We support any efforts to better regulate lead generators. Phone and internet-based lead generation is a low-margin business. Measures that raise the cost of non-compliance should all be pursued, while avoiding impacting useful consumer information from legitimate comparison services.
The government is also seeking responses on efforts to introduce friction to transactions including mandatory waiting periods for switching funds.
We have seen these concepts considered in relation to scams and fraud – and they do sit neatly there. However, I am concerned that any proposed solution of ‘sand in the gears’ to slow a fund switching transaction is operationally impossible and is too far removed from a consumer’s actual decision point, which has likely been made over a period of weeks or months and may be fully informed or advised.

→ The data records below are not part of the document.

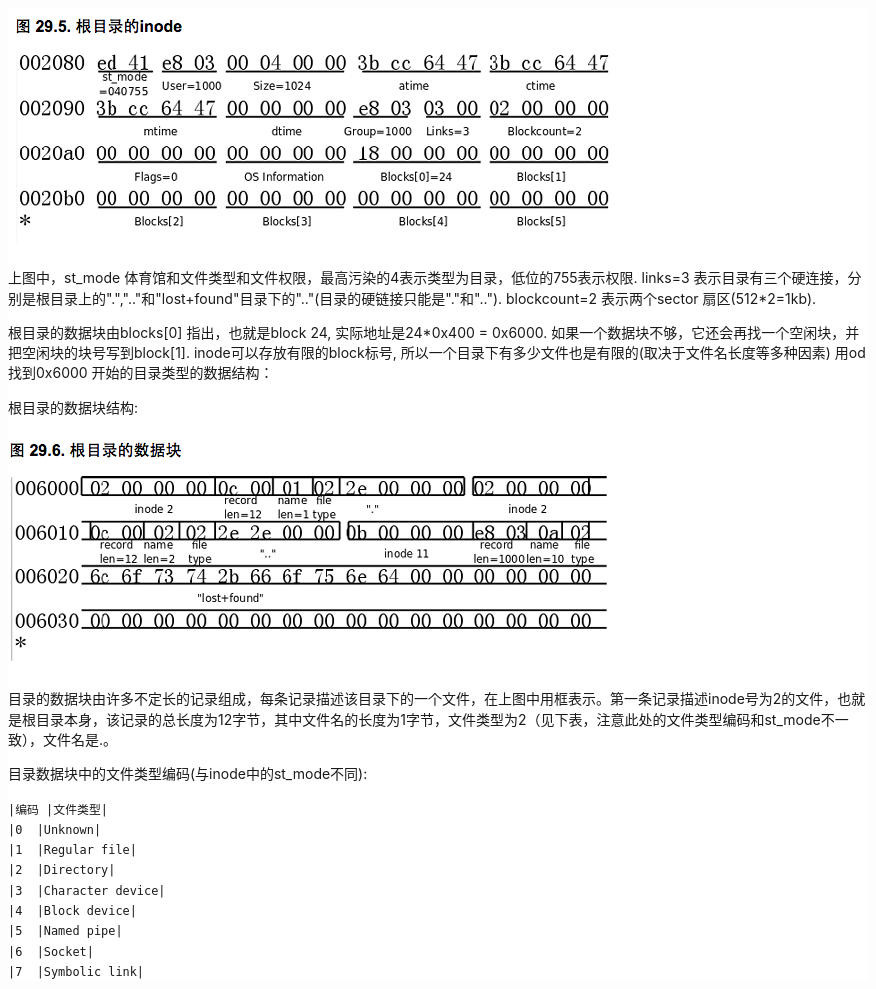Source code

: ![](/img/linux-fs-block-inode-table.png)

上图中，st_mode 体育馆和文件类型和文件权限，最高污染的4表示类型为目录，低位的755表示权限. links=3 表示目录有三个硬连接，分别是根目录上的".",".."和"lost+found"目录下的".."(目录的硬链接只能是"."和".."). blockcount=2 表示两个sector 扇区(512*2=1kb).

根目录的数据块由blocks[0] 指出，也就是block 24, 实际地址是24*0x400 = 0x6000.  如果一个数据块不够，它还会再找一个空闲块，并把空闲块的块号写到block[1]. inode可以存放有限的block标号, 所以一个目录下有多少文件也是有限的(取决于文件名长度等多种因素)
用od 找到0x6000 开始的目录类型的数据结构：

根目录的数据块结构:

![](/img/linux-fs-block-data-dir.png)

目录的数据块由许多不定长的记录组成，每条记录描述该目录下的一个文件，在上图中用框表示。第一条记录描述inode号为2的文件，也就是根目录本身，该记录的总长度为12字节，其中文件名的长度为1字节，文件类型为2（见下表，注意此处的文件类型编码和st_mode不一致），文件名是.。

目录数据块中的文件类型编码(与inode中的st_mode不同):

	|编码	|文件类型|
	|0	|Unknown|
	|1	|Regular file|
	|2	|Directory|
	|3	|Character device|
	|4	|Block device|
	|5	|Named pipe|
	|6	|Socket|
	|7	|Symbolic link|


[linux fs]: http://akaedu.github.io/book/ch29.html
[ext4]: https://ext4.wiki.kernel.org/index.php/Ext4_Disk_Layout#Inline_Data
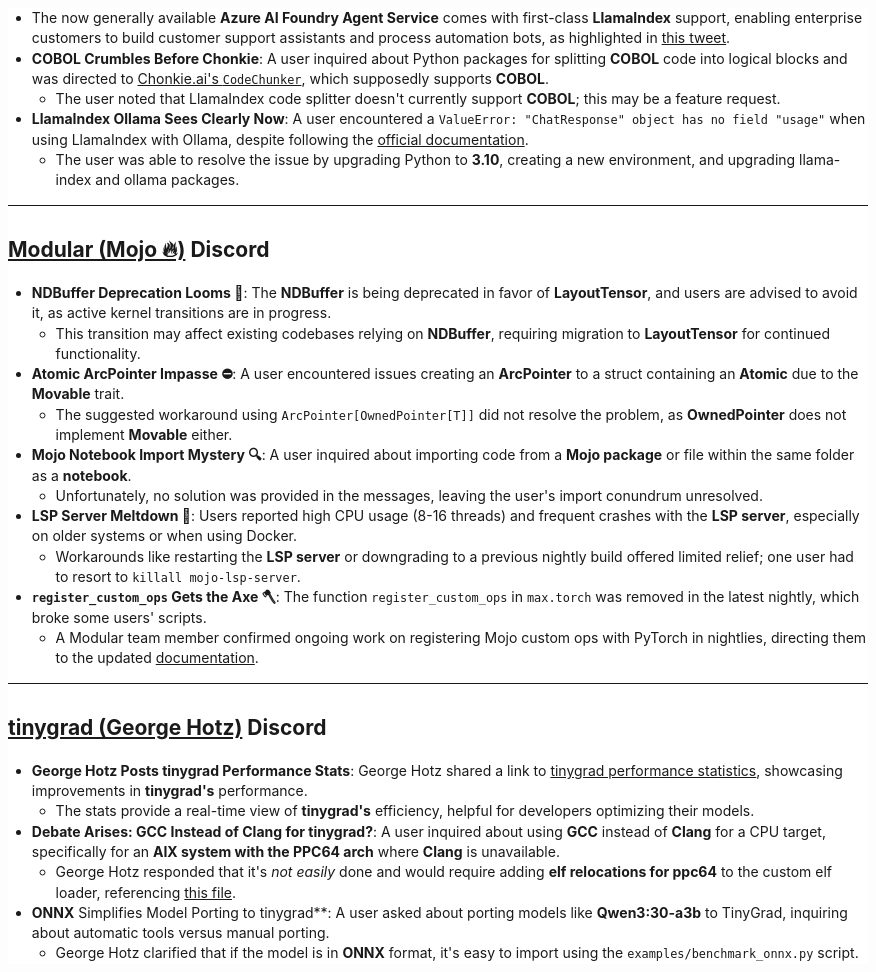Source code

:    - The now generally available **Azure AI Foundry Agent Service** comes with first-class **LlamaIndex** support, enabling enterprise customers to build customer support assistants and process automation bots, as highlighted in [this tweet](https://twitter.com/llama_index/status/1924502129974411504).
- **COBOL Crumbles Before Chonkie**: A user inquired about Python packages for splitting **COBOL** code into logical blocks and was directed to [Chonkie.ai's `CodeChunker`](https://chonkie.ai), which supposedly supports **COBOL**.
   - The user noted that LlamaIndex code splitter doesn't currently support **COBOL**; this may be a feature request.
- **LlamaIndex Ollama Sees Clearly Now**: A user encountered a `ValueError: "ChatResponse" object has no field "usage"` when using LlamaIndex with Ollama, despite following the [official documentation](https://docs.llamaindex.ai/en/stable/examples/llm/ollama/).
   - The user was able to resolve the issue by upgrading Python to **3.10**, creating a new environment, and upgrading llama-index and ollama packages.



---



## [Modular (Mojo 🔥)](https://discord.com/channels/1087530497313357884) Discord

- **NDBuffer Deprecation Looms 🌅**: The **NDBuffer** is being deprecated in favor of **LayoutTensor**, and users are advised to avoid it, as active kernel transitions are in progress.
   - This transition may affect existing codebases relying on **NDBuffer**, requiring migration to **LayoutTensor** for continued functionality.
- **Atomic ArcPointer Impasse ⛔**: A user encountered issues creating an **ArcPointer** to a struct containing an **Atomic** due to the **Movable** trait.
   - The suggested workaround using `ArcPointer[OwnedPointer[T]]` did not resolve the problem, as **OwnedPointer** does not implement **Movable** either.
- **Mojo Notebook Import Mystery 🔍**: A user inquired about importing code from a **Mojo package** or file within the same folder as a **notebook**.
   - Unfortunately, no solution was provided in the messages, leaving the user's import conundrum unresolved.
- **LSP Server Meltdown 🫠**: Users reported high CPU usage (8-16 threads) and frequent crashes with the **LSP server**, especially on older systems or when using Docker.
   - Workarounds like restarting the **LSP server** or downgrading to a previous nightly build offered limited relief; one user had to resort to `killall mojo-lsp-server`.
- **`register_custom_ops` Gets the Axe 🪓**: The function `register_custom_ops` in `max.torch` was removed in the latest nightly, which broke some users' scripts.
   - A Modular team member confirmed ongoing work on registering Mojo custom ops with PyTorch in nightlies, directing them to the updated [documentation](https://docs.modular.com/max/api/python/torch/).



---



## [tinygrad (George Hotz)](https://discord.com/channels/1068976834382925865) Discord

- **George Hotz Posts tinygrad Performance Stats**: George Hotz shared a link to [tinygrad performance statistics](https://stats.tinygrad.win), showcasing improvements in **tinygrad's** performance.
   - The stats provide a real-time view of **tinygrad's** efficiency, helpful for developers optimizing their models.
- **Debate Arises: GCC Instead of Clang for tinygrad?**: A user inquired about using **GCC** instead of **Clang** for a CPU target, specifically for an **AIX system with the PPC64 arch** where **Clang** is unavailable.
   - George Hotz responded that it's *not easily* done and would require adding **elf relocations for ppc64** to the custom elf loader, referencing [this file](https://github.com/tinygrad/tinygrad/blob/master/tinygrad/runtime/support/elf.py#L41).
- **ONNX** Simplifies Model Porting to tinygrad**: A user asked about porting models like **Qwen3:30-a3b** to TinyGrad, inquiring about automatic tools versus manual porting.
   - George Hotz clarified that if the model is in **ONNX** format, it's easy to import using the `examples/benchmark_onnx.py` script.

Rather than slowing down switching between funds, we would like to see more focus on ensuring consumers are genuinely informed of the risks and responsibilities that come with their decision.
More rules doesn’t always mean better rules, it can mean more for funds to do which creates more cost and more frustration.
The legislated Objective of Super – to preserve savings to deliver income for a dignified retirement, alongside government support, in an equitable and sustainable way, is the “what” of super. The central components of preservation, universality, compulsion and genuine informed choice are the “how”. Helping Australians make the most of our system and transitioning from accumulation to retirement is the “why”. When the what, how and why of super are aligned, and genuine choice is properly considered through reform, the system can deliver outcomes Australians can trust.
This article was published in the Australian Financial Review.